Dr. Davar was a Professor of Civil Engineering at the University of New Brunswick and was one of the first academics in Canada to specialize in river ice engineering and science. After earning his Bachelors degree in Civil Engineering from Bombay University in India, Dr. Davar went on to Colorado State University, where he earned Masters and Ph.D. degrees in 1957 and 1961. Dr. Davar then came to Canada and took on the position Assistant Professor in the Department of Civil Engineering at the University of New Brunswick in Fredericton. He became a full Professor in 1968 and continued at the University of New Brunswick until his retirement in 1990. He specialized in hydrology, hydraulics, and water resources planning and management.

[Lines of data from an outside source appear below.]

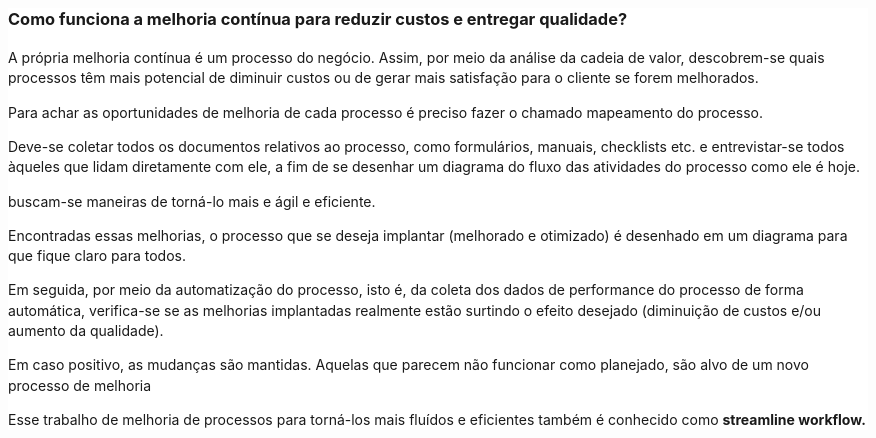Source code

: ### Como funciona a melhoria contínua para reduzir custos e entregar qualidade?
A própria melhoria contínua é um processo do negócio. Assim, por meio da análise da cadeia de valor, descobrem-se quais processos têm mais potencial de diminuir custos ou de gerar mais satisfação para o cliente se forem melhorados.  

Para achar as oportunidades de melhoria de cada processo é preciso fazer o chamado mapeamento do processo.  

Deve-se coletar todos os documentos relativos ao processo, como formulários, manuais, checklists etc. e entrevistar-se todos àqueles que lidam diretamente com ele, a fim de se desenhar um diagrama do fluxo das atividades do processo como ele é hoje.  

buscam-se maneiras de torná-lo mais e ágil e eficiente.

Encontradas essas melhorias, o processo que se deseja implantar (melhorado e otimizado) é desenhado em um diagrama para que fique claro para todos.

Em seguida, por meio da automatização do processo, isto é, da coleta dos dados de performance do processo de forma automática, verifica-se se as melhorias implantadas realmente estão surtindo o efeito desejado (diminuição de custos e/ou aumento da qualidade).

Em caso positivo, as mudanças são mantidas. Aquelas que parecem não funcionar como planejado, são alvo de um novo processo de melhoria

Esse trabalho de melhoria de processos para torná-los mais fluídos e eficientes também é conhecido como **streamline workflow.**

In addition to having the Kersi S. Davar Award created in his honour, and being its first recipient in 2009, Dr. Davar received the Distinguished Service Award from the Canadian Water Resources Association in 1991. The Distinguished Service Award recognized his outstanding contributions to development and management of water resources in Canada, in particular for his key role he in establishing the Subcommittee on Hydraulics of Ice Covered Rivers, which ultimately evolved into the Committee on River Ice Processes and the Environment. Dr. Davar served as Chair the committee from 1975 to 1992. He was also recognized by the Canadian Society for Civil Engineering in 2002 for contributions to the advancement of hydrotechnical engineering in Atlantic Canada.
After retirement, Dr. Davar continued to serve as a Professor Emeritus and offered leadership in an advisory role to the CRIPE. Sadly, Dr. Davar passed away in January 2015. He is greatly missed by his CRIPE colleagues.